A photograph may set off a chain reaction – recollections of my boys when they were younger – on their bicycles or playing in the old yard. A line in a book or a scene on television may transport me to a time and place ages ago – to an event, to a feeling, and even the familiar tumble down the rabbit hole of disbelief when I look at my life. At what I find strange, and what I find wondrous.
I think about my boys, my marriage, the years that have followed. And I’m weepy.
I think about the future, and I’m wistful.
I consider myself fortunate; I feel relief, I feel pride, I feel appreciation. An important finish line is within view. My kids are alright. They’re better than alright.
Generally, I’m more comfortable with a flippant response, or maintaining a certain remove from the depth of my emotions. But this morning I swam in my own sentimental sap, sitting at a school function that was not graduation. You know, one of those year-end events with no discernible purpose, but we nonetheless show up. As parents, often, it’s just about showing up.

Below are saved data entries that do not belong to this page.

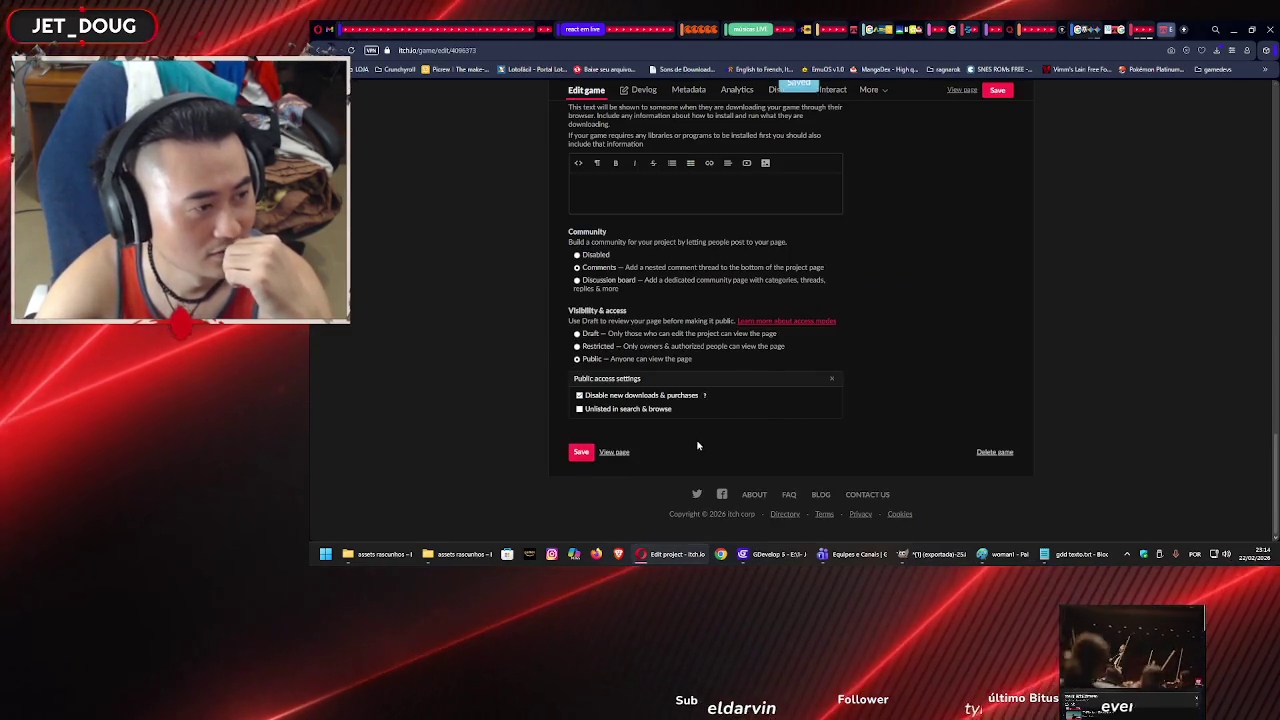
{"action": "scroll", "coordinate": [737, 428], "scroll_direction": "up", "scroll_amount": 10}
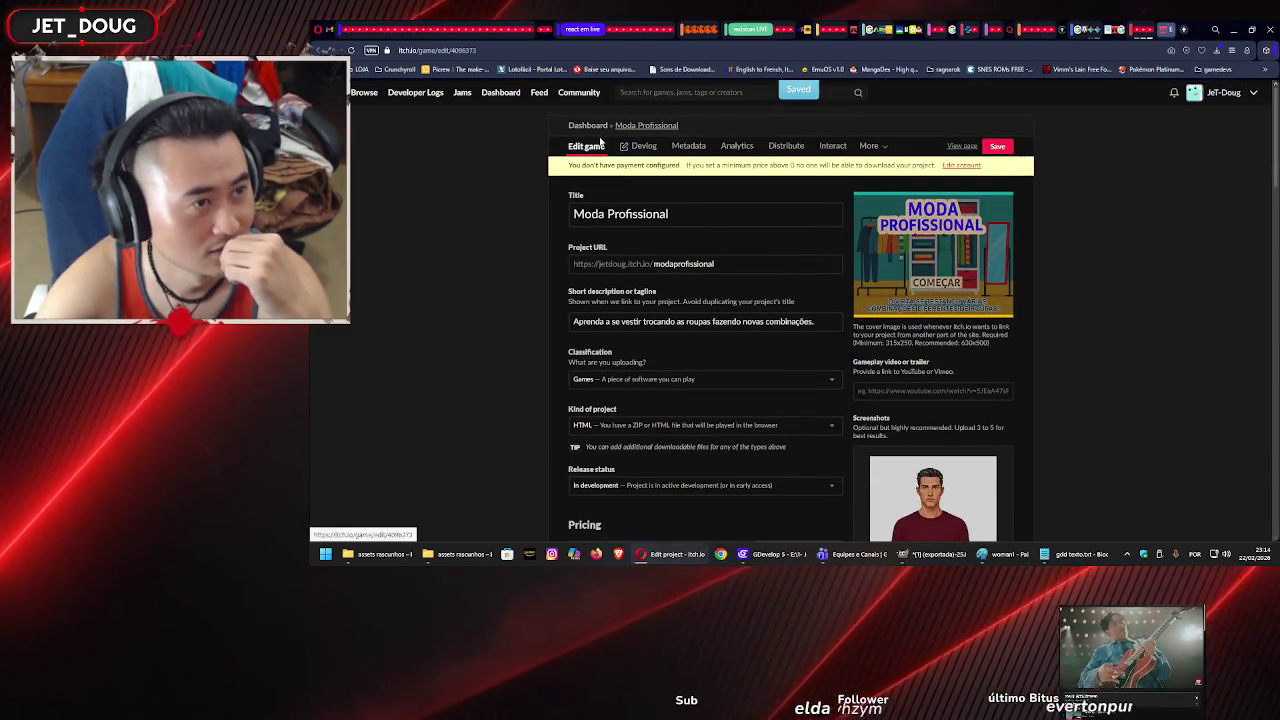
Check the More menu's extra project management options.
{"action": "left_click", "coordinate": [887, 148]}
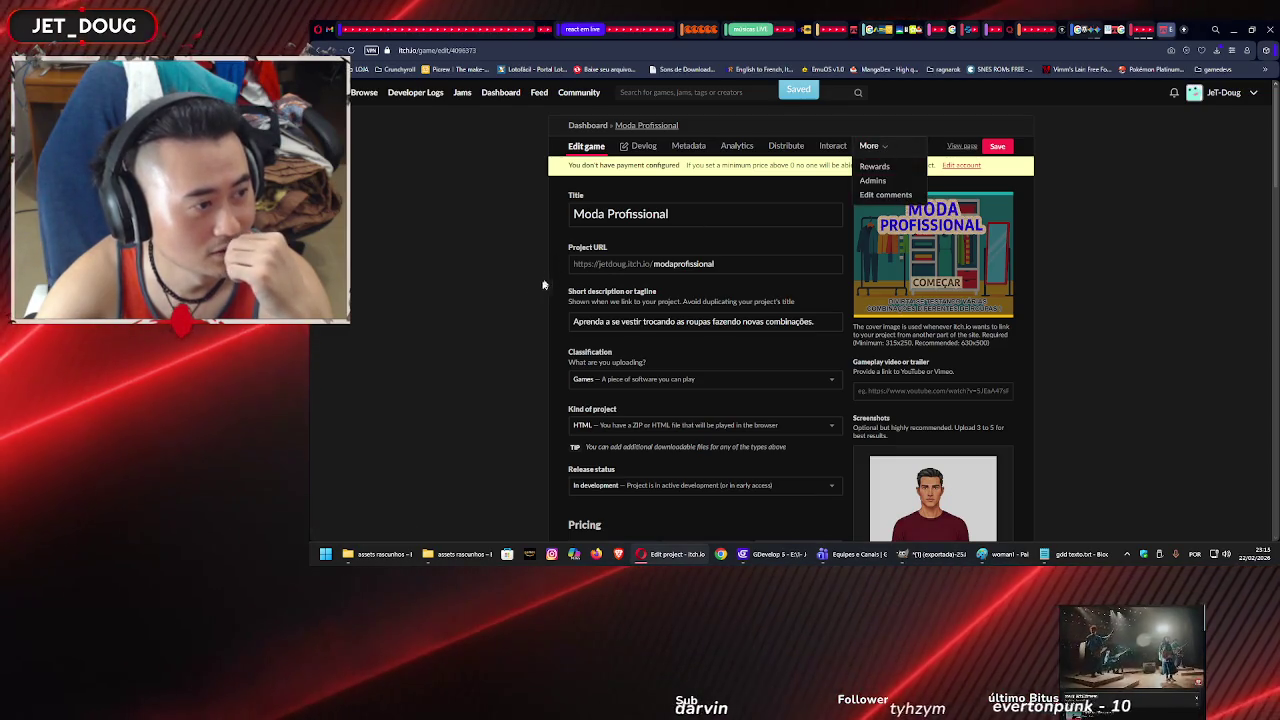
{"action": "scroll", "coordinate": [523, 303], "scroll_direction": "down", "scroll_amount": 5}
{"action": "scroll", "coordinate": [523, 303], "scroll_direction": "up", "scroll_amount": 2}
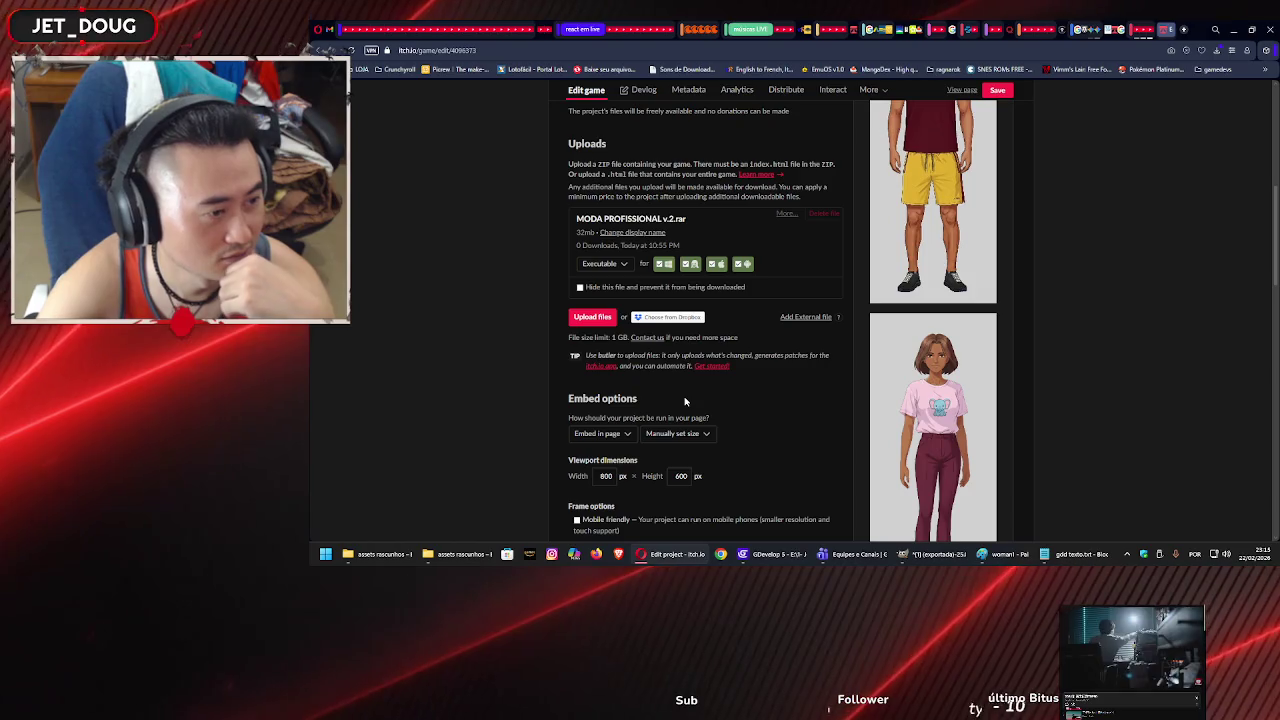
{"action": "scroll", "coordinate": [684, 398], "scroll_direction": "down", "scroll_amount": 1}
{"action": "scroll", "coordinate": [680, 398], "scroll_direction": "up", "scroll_amount": 2}
{"action": "scroll", "coordinate": [670, 398], "scroll_direction": "up", "scroll_amount": 1}
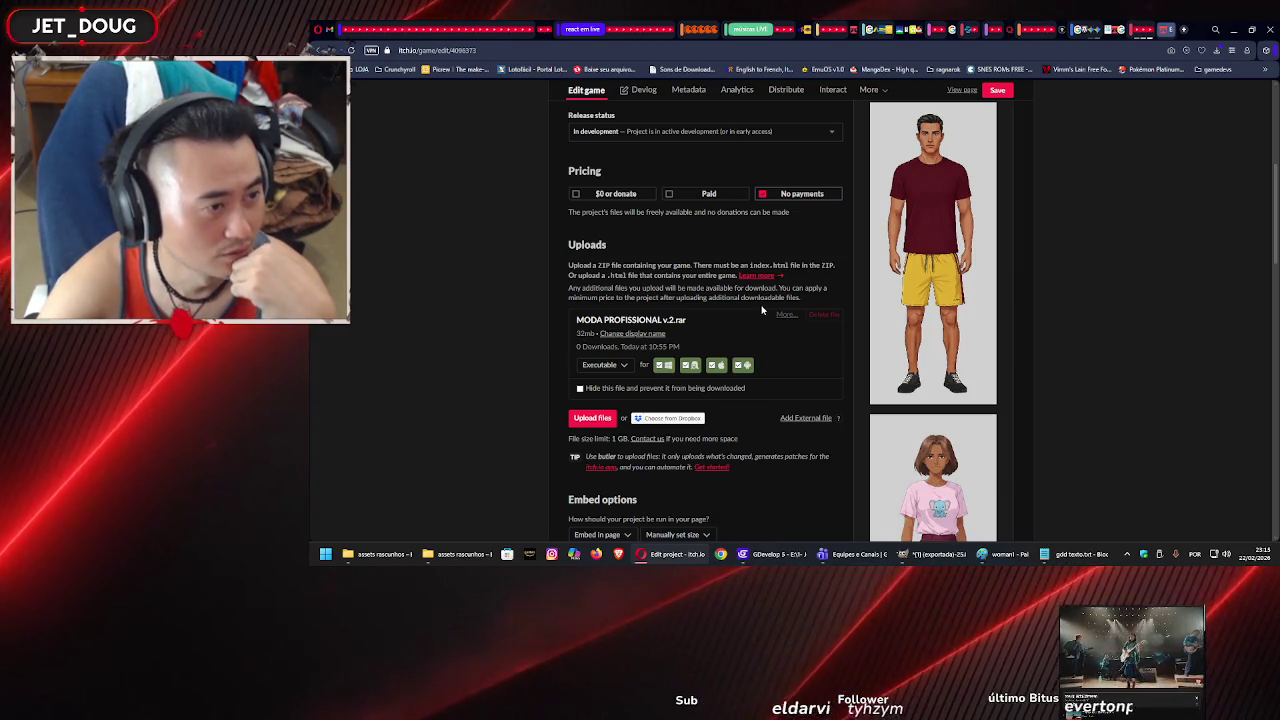
View the uploaded rar file's Download box, close it, and go to the Dashboard.
{"action": "left_click", "coordinate": [786, 316]}
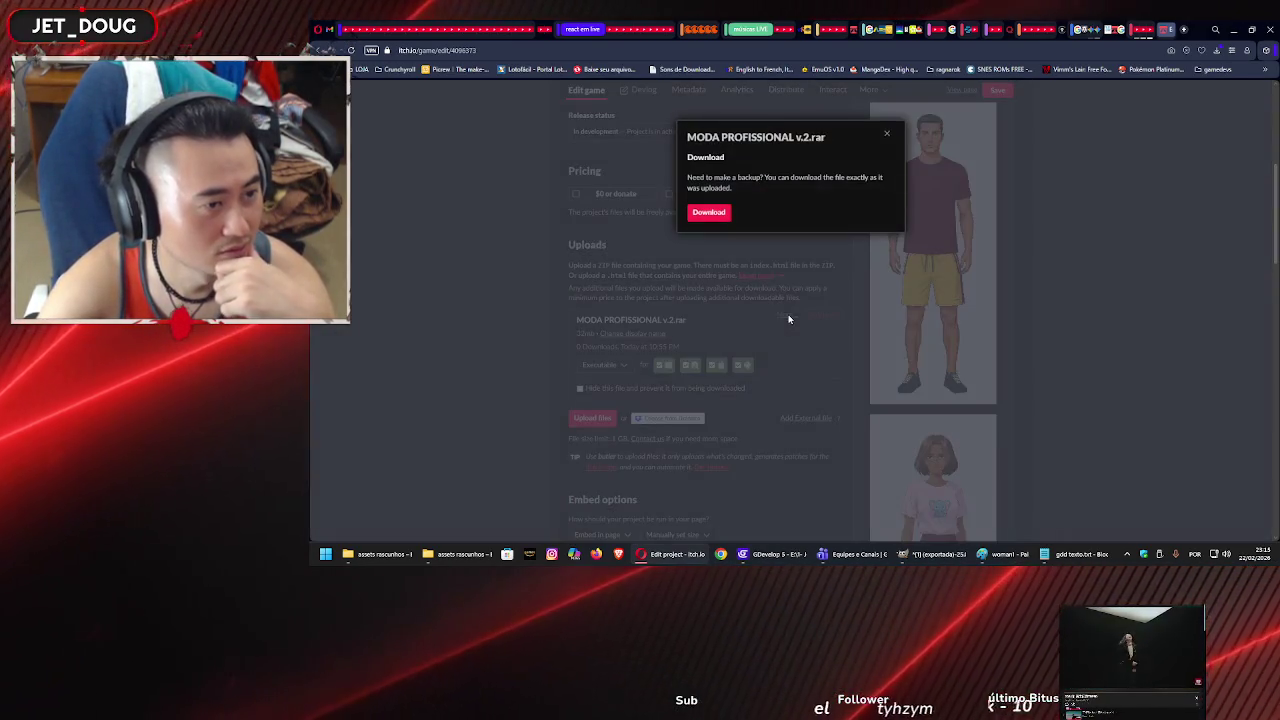
{"action": "left_click", "coordinate": [887, 138]}
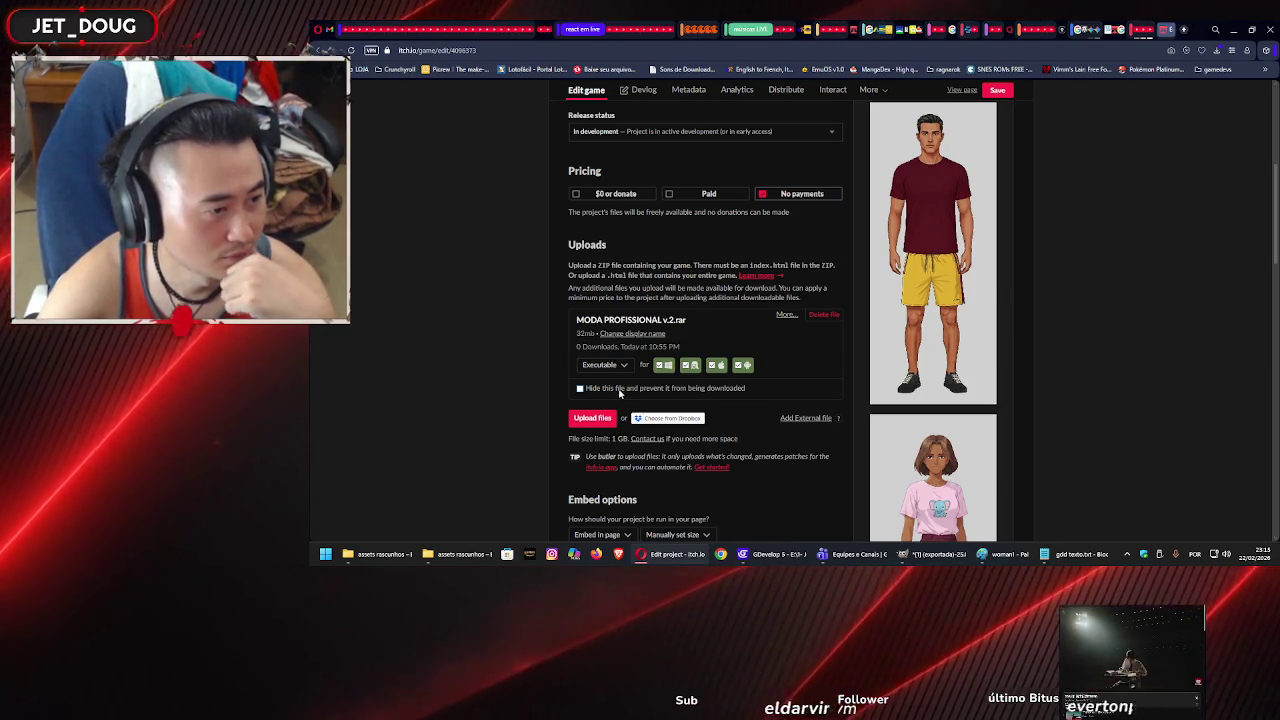
{"action": "scroll", "coordinate": [529, 388], "scroll_direction": "down", "scroll_amount": 2}
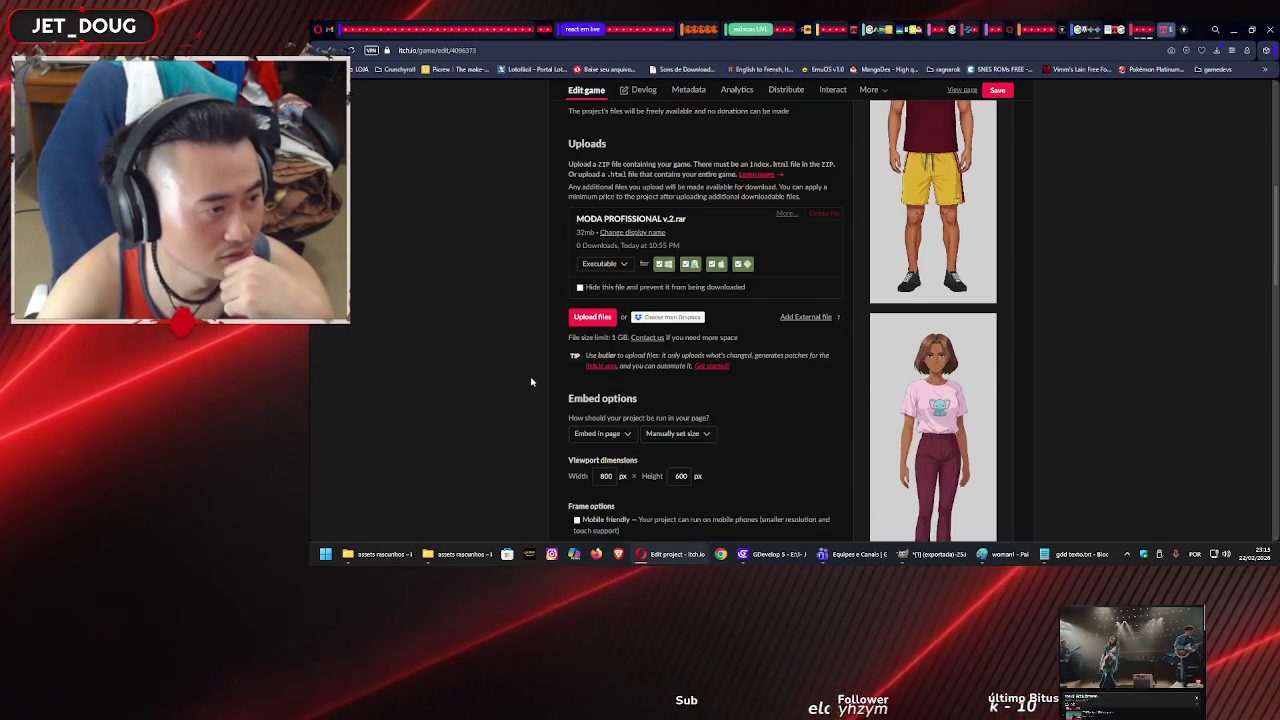
{"action": "scroll", "coordinate": [531, 381], "scroll_direction": "down", "scroll_amount": 4}
{"action": "scroll", "coordinate": [533, 381], "scroll_direction": "down", "scroll_amount": 6}
{"action": "scroll", "coordinate": [537, 378], "scroll_direction": "up", "scroll_amount": 14}
{"action": "scroll", "coordinate": [540, 187], "scroll_direction": "up", "scroll_amount": 3}
{"action": "left_click", "coordinate": [594, 148]}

The principal spoke. Kids gave speeches. The adults fidgeted on wooden bleachers while the students squirmed in seats on the gym floor. But we were there – hot, tired, and dutifully present – turning off cell phones, snapping pictures, recording videos, and applauding our kids.
Looking at success
And I fought back tears.
I fought back tears when I saw all those young faces. I fought back tears as we saluted the flag. I fought back tears as I listened to a boy tell of the grandmother who raised him. I fought back tears when a student reminded us of Edison’s take on achievement; it wasn’t one thousand failures that came before the light bulb, it was one thousand steps to successful invention.
And now, at home, I find myself at an utter loss for words.
Instead, I’m tearing up. Again.
So call me a sentimental fool as I yield the floor, surrender my masks, acquiesce to emotion, and offer a round of applause to all of us in the midst of this wild adventure. To the mothers and fathers and aunts and uncles and grandparents who show up. To the teachers and administrators and counselors who give so much with little recognition.
And I marvel at our children – at their energy, their perseverance, their willingness to work hard. And despite everything – their astonishing optimism, which will serve them well.